◆ PARTS OF THE EXERCISE:
A) Answer these questions from the network steering excerpt:
(i) Which IETF RFC specifies the TCP extensions for multipath operation that the UE must support?
(ii) What precedence value does the ATSSS rule for non-MPTCP traffic have?
(iii) For what type of MA PDU session must the network not enable these functionalities?
B) Duplicate a passage of the network steering excerpt, beginning at the words "NOTE: It is" and stopping after "Converter are supported.".

◆ SOURCE EXCERPT:
NOTE 5: In this release of the specification if received, it shall be interpreted as value 100.

6.1.4 Network steering functionalities information

6.1.4.1 Definition of network steering functionalities information

6.1.4.1.1 MPTCP Functionality with any steering mode and the ATSSS-LL functionality with only the active-standby steering mode

In order for the UE to support the MPTCP functionality, the UE shall support the TCP extensions for multipath operation specified in IETF RFC 8684 [8].

When the UE indicates support for MPTCP functionality with any steering mode and the ATSSS-LL functionality with only the active-standby steering mode and the network accepts to enable these functionalities for an MA PDU session of IP type in the UPF as specified in the clause 5.32.2 of 3GPP TS 23.501 [2], then the network shall provide the following information to the UE:

a) two "link-specific multipath" IP addresses/prefixes used only by the MPTCP functionality in the UE, one associated with the 3GPP access and another associated with the non-3GPP access;

NOTE: It is possible that the network provides the "link-specific multipath" IP addresses/prefix that is not routable via N6 (e.g. IPv6 link local address).

b) the IP address, port number and the type of one or more MPTCP proxies in the UPF; and

c) one or more ATSSS rules including an ATSSS rule for non-MPTCP traffic. The ATSSS rule for non-MPTCP traffic shall be composed of a precedence with value "255", a "match-all type" traffic descriptor, an "ATSSS-LL functionality" steering functionality and an "active-standby" steering mode.

In this release of the specification, the UPF shall support the Transport Converter as specified in IETF RFC 8803 [9].

In this release of the specification, the UE shall support the client extensions specified in IETF RFC 8803 [9], and only client-initiated multipath connections via a Transport Converter are supported.

The UE shall use the "link-specific multipath" addresses/prefixes to establish subflows over non-3GPP access and over 3GPP access.

When the MA PDU session is Ethernet type, the network shall not enable the MPTCP functionality with any steering mode and the ATSSS-LL functionality with only the active-standby steering mode.

◆ DATA RECORDS:
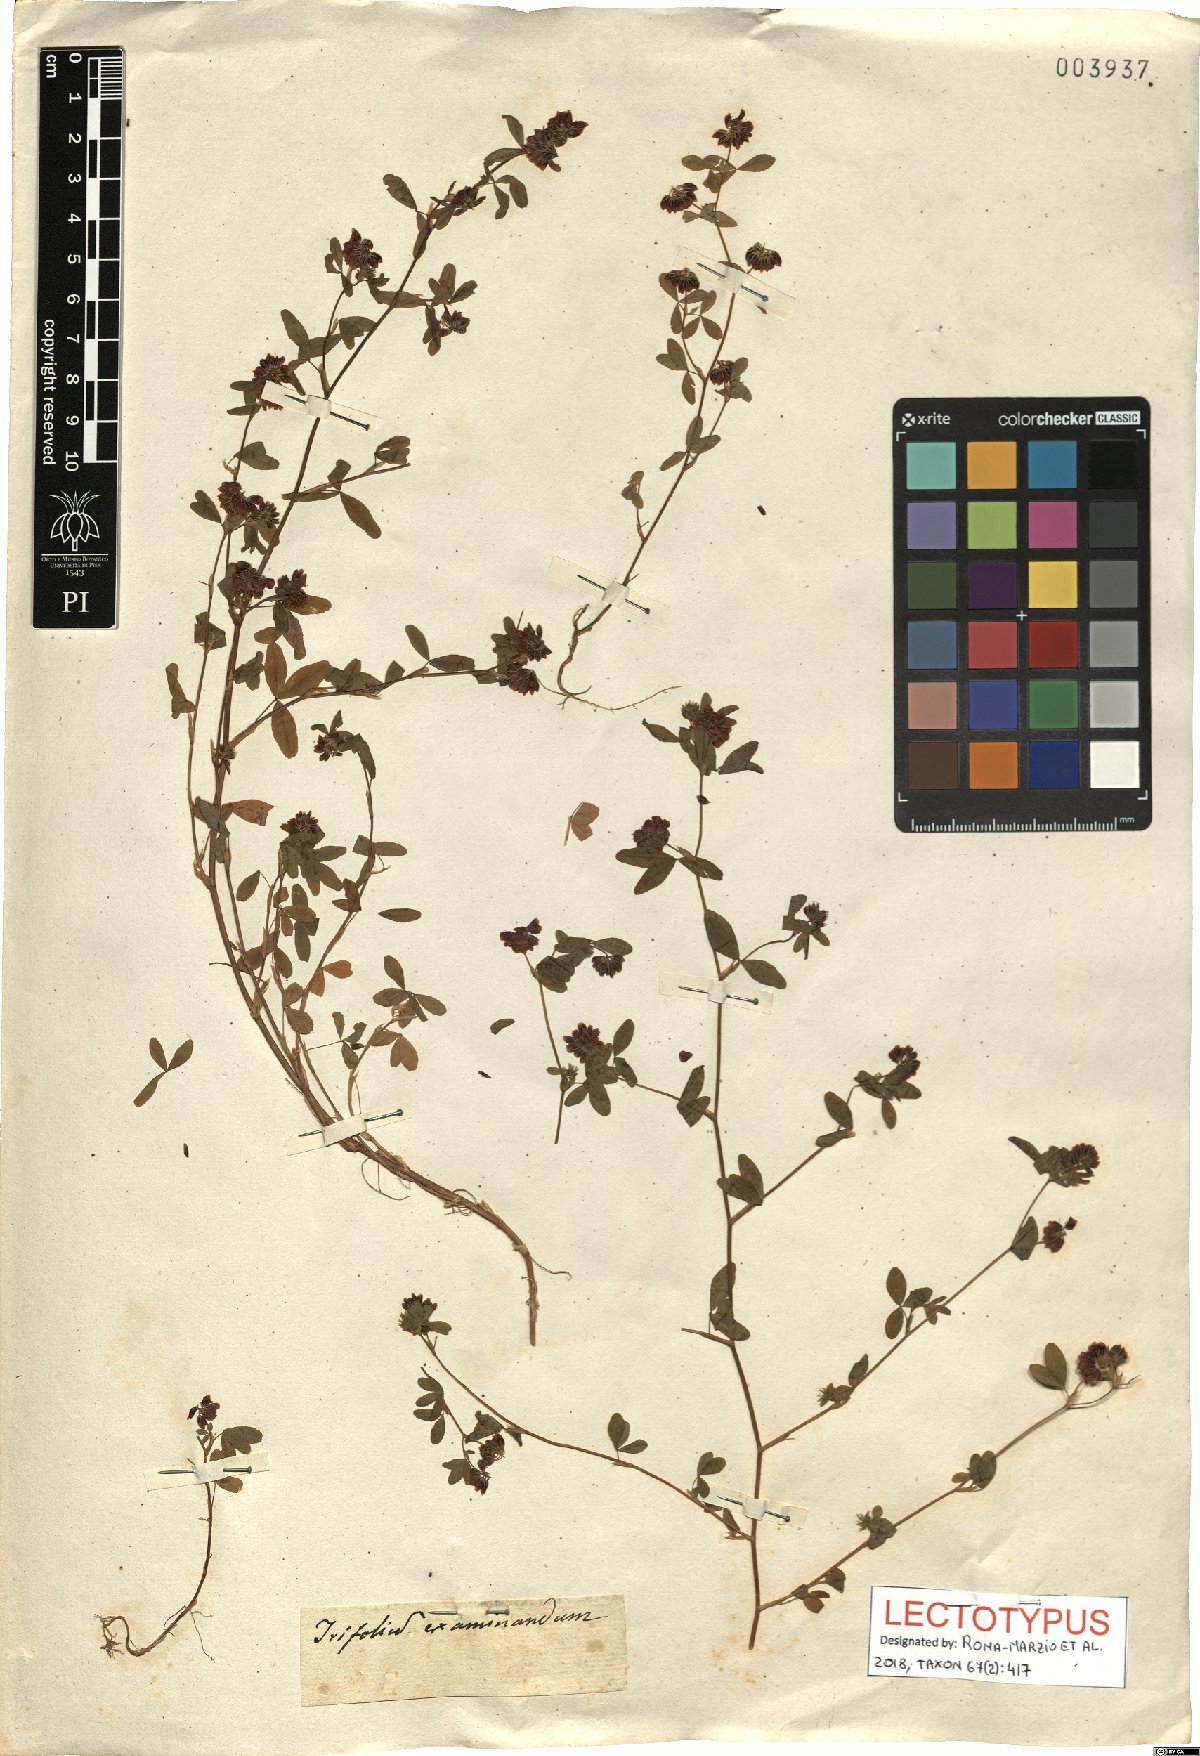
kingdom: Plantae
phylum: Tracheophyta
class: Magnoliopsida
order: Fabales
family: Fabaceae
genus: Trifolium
* * *
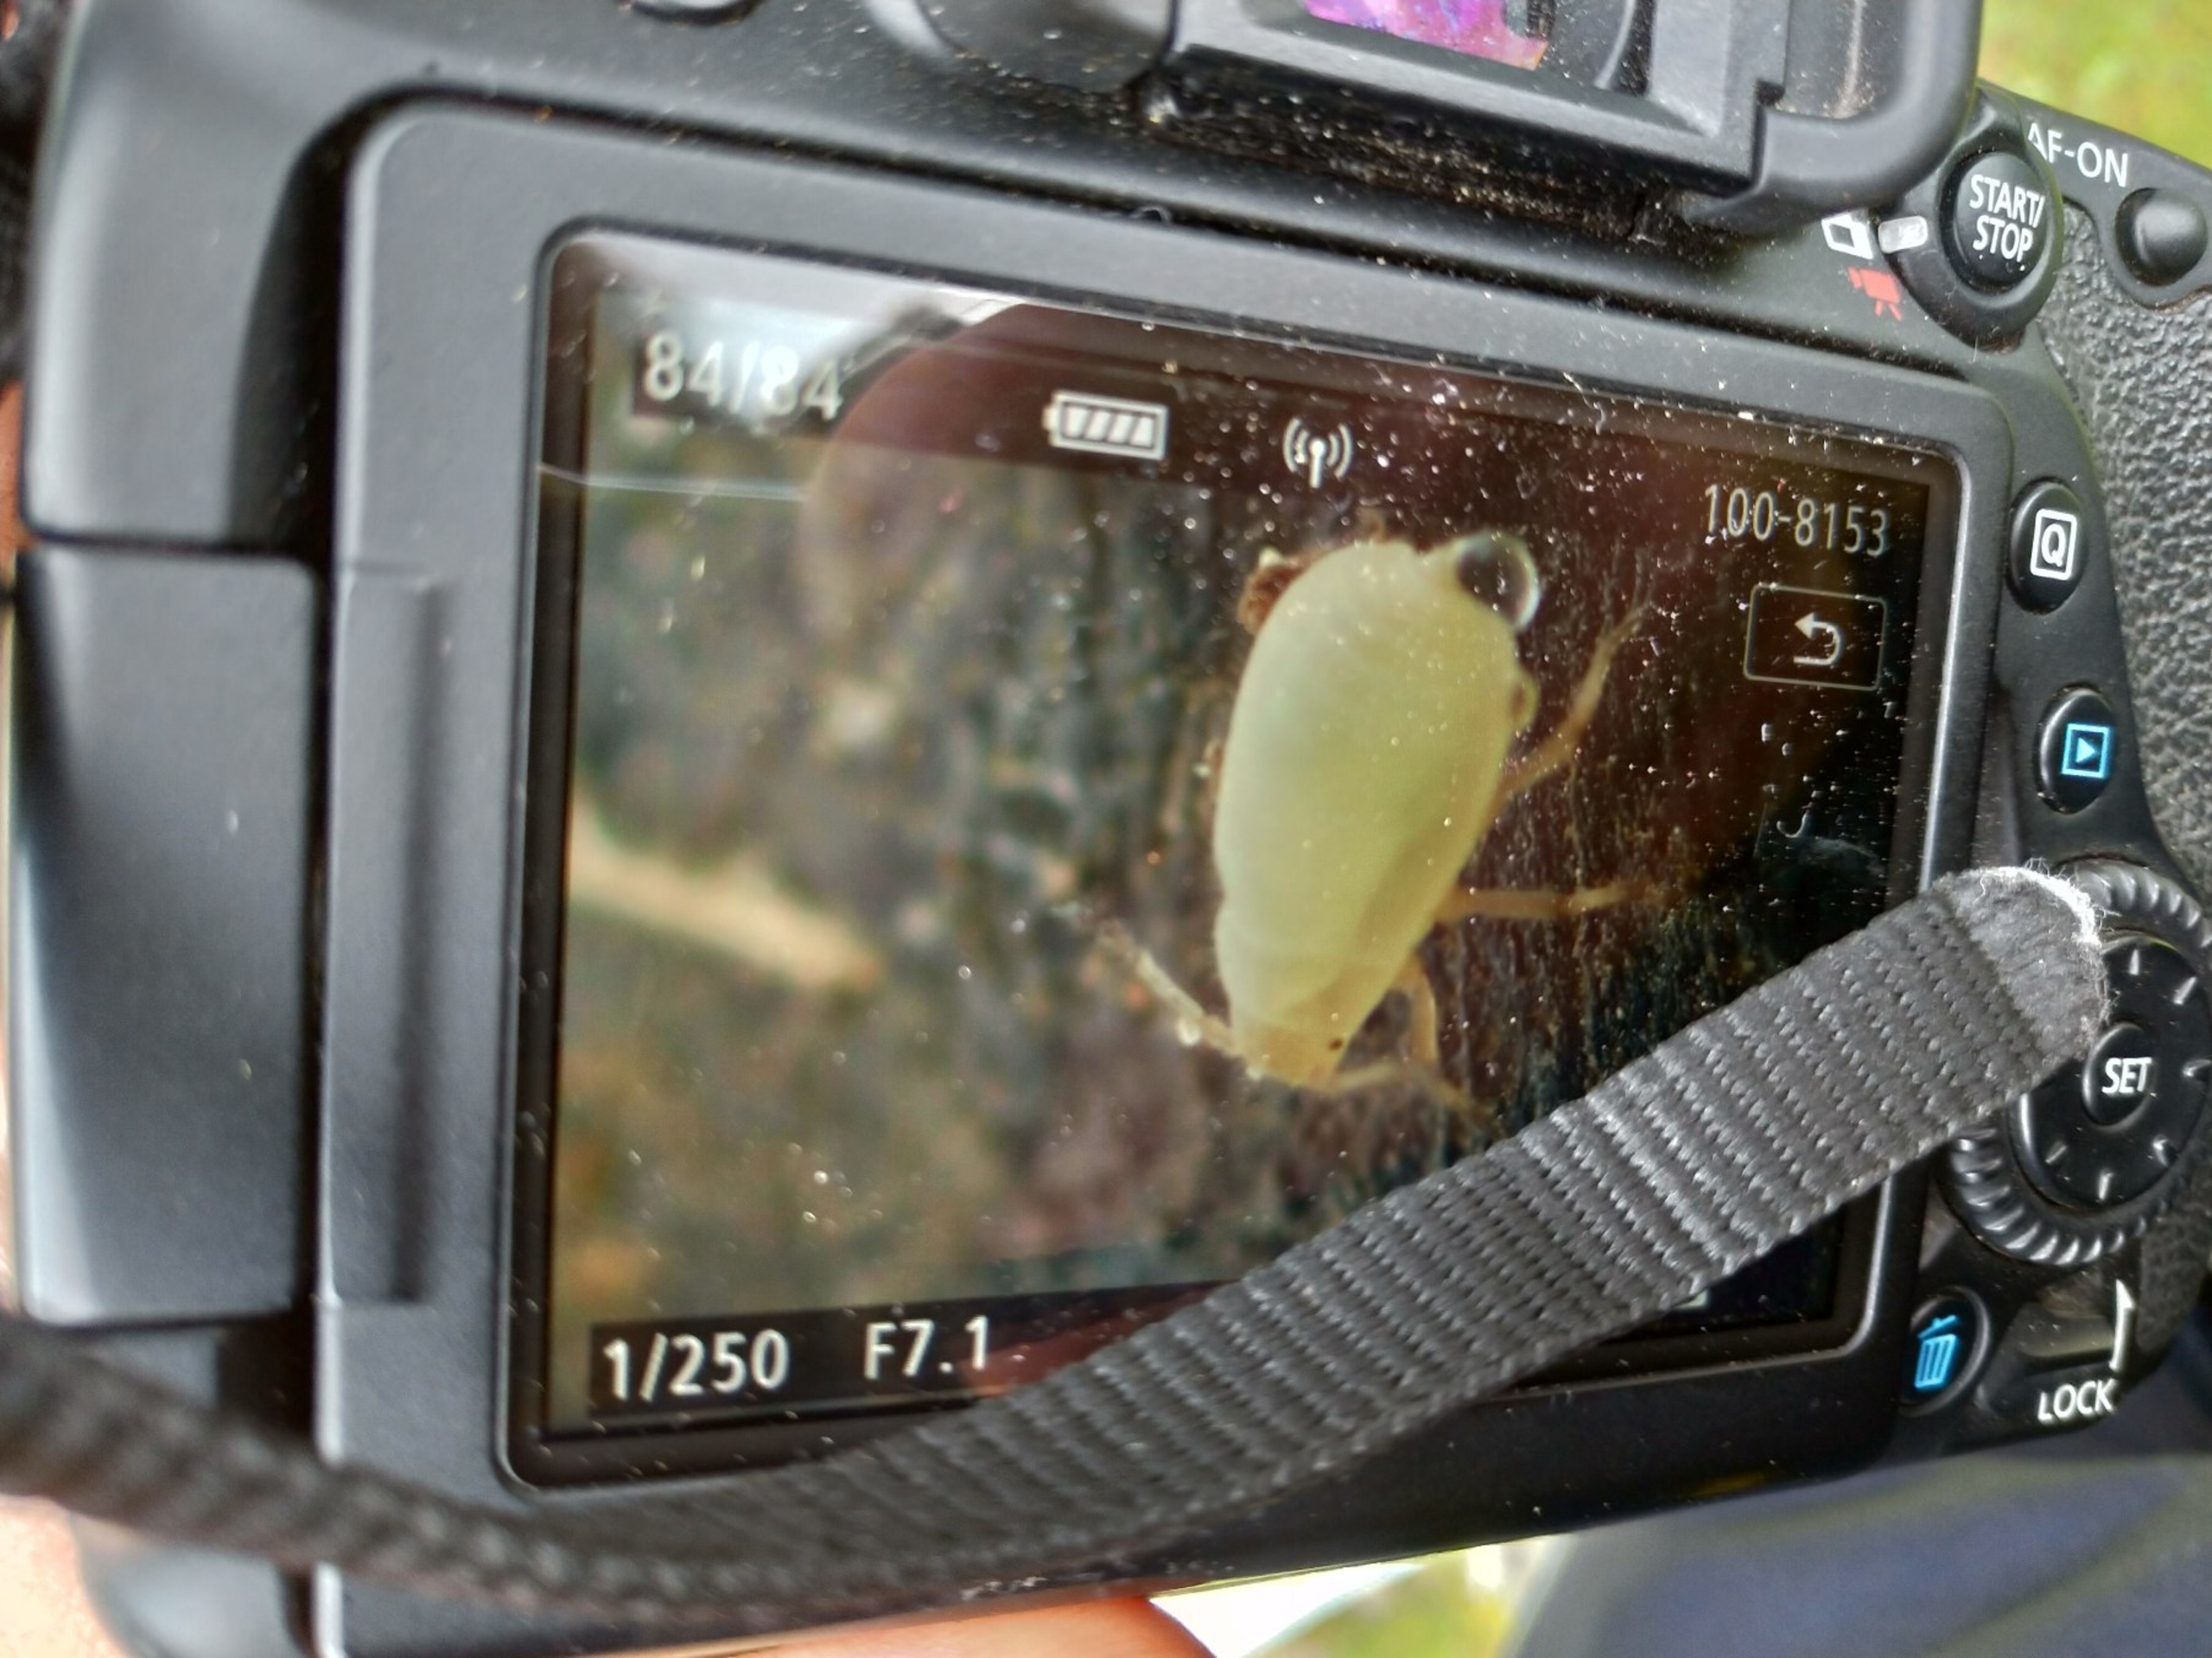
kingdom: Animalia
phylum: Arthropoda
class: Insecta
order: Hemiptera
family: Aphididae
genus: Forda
==
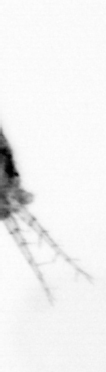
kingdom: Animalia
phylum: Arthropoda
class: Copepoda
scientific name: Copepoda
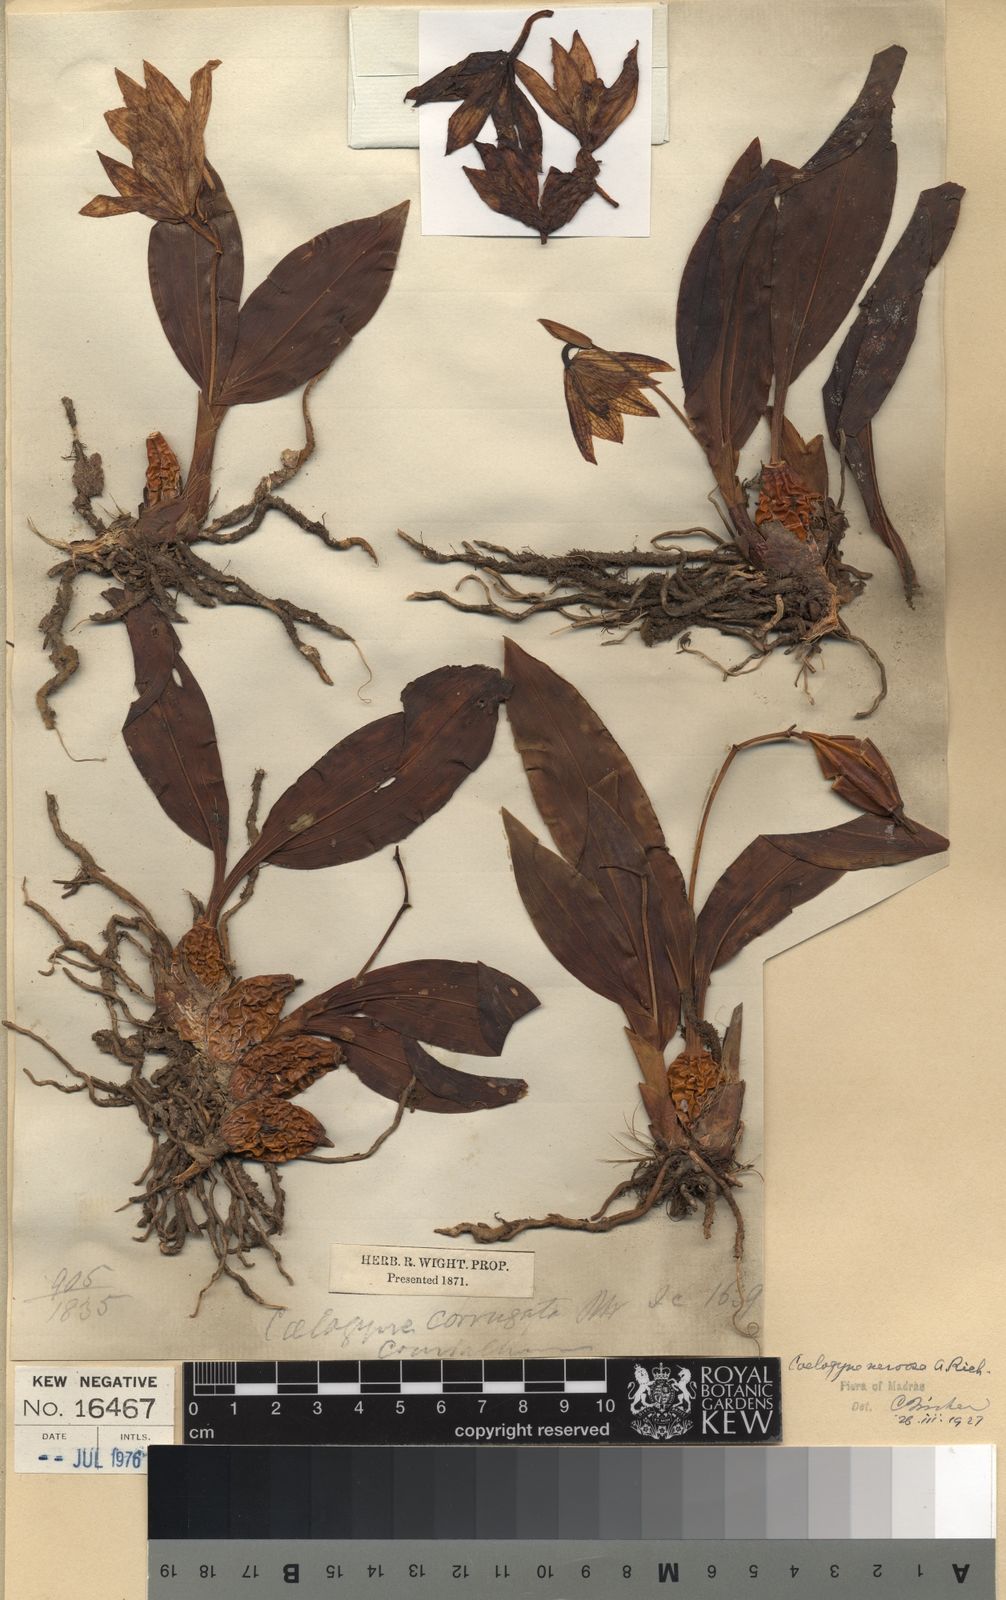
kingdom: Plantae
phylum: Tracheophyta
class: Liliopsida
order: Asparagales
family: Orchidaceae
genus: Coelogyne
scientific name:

◆ ANSWERS TO THE EXERCISES:
A)
(i) IETF RFC 8684
(ii) 255
(iii) Ethernet

B)
NOTE: It is possible that the network provides the "link-specific multipath" IP addresses/prefix that is not routable via N6 (e.g. IPv6 link local address).

b) the IP address, port number and the type of one or more MPTCP proxies in the UPF; and

c) one or more ATSSS rules including an ATSSS rule for non-MPTCP traffic. The ATSSS rule for non-MPTCP traffic shall be composed of a precedence with value "255", a "match-all type" traffic descriptor, an "ATSSS-LL functionality" steering functionality and an "active-standby" steering mode.

In this release of the specification, the UPF shall support the Transport Converter as specified in IETF RFC 8803 [9].

In this release of the specification, the UE shall support the client extensions specified in IETF RFC 8803 [9], and only client-initiated multipath connections via a Transport Converter are supported.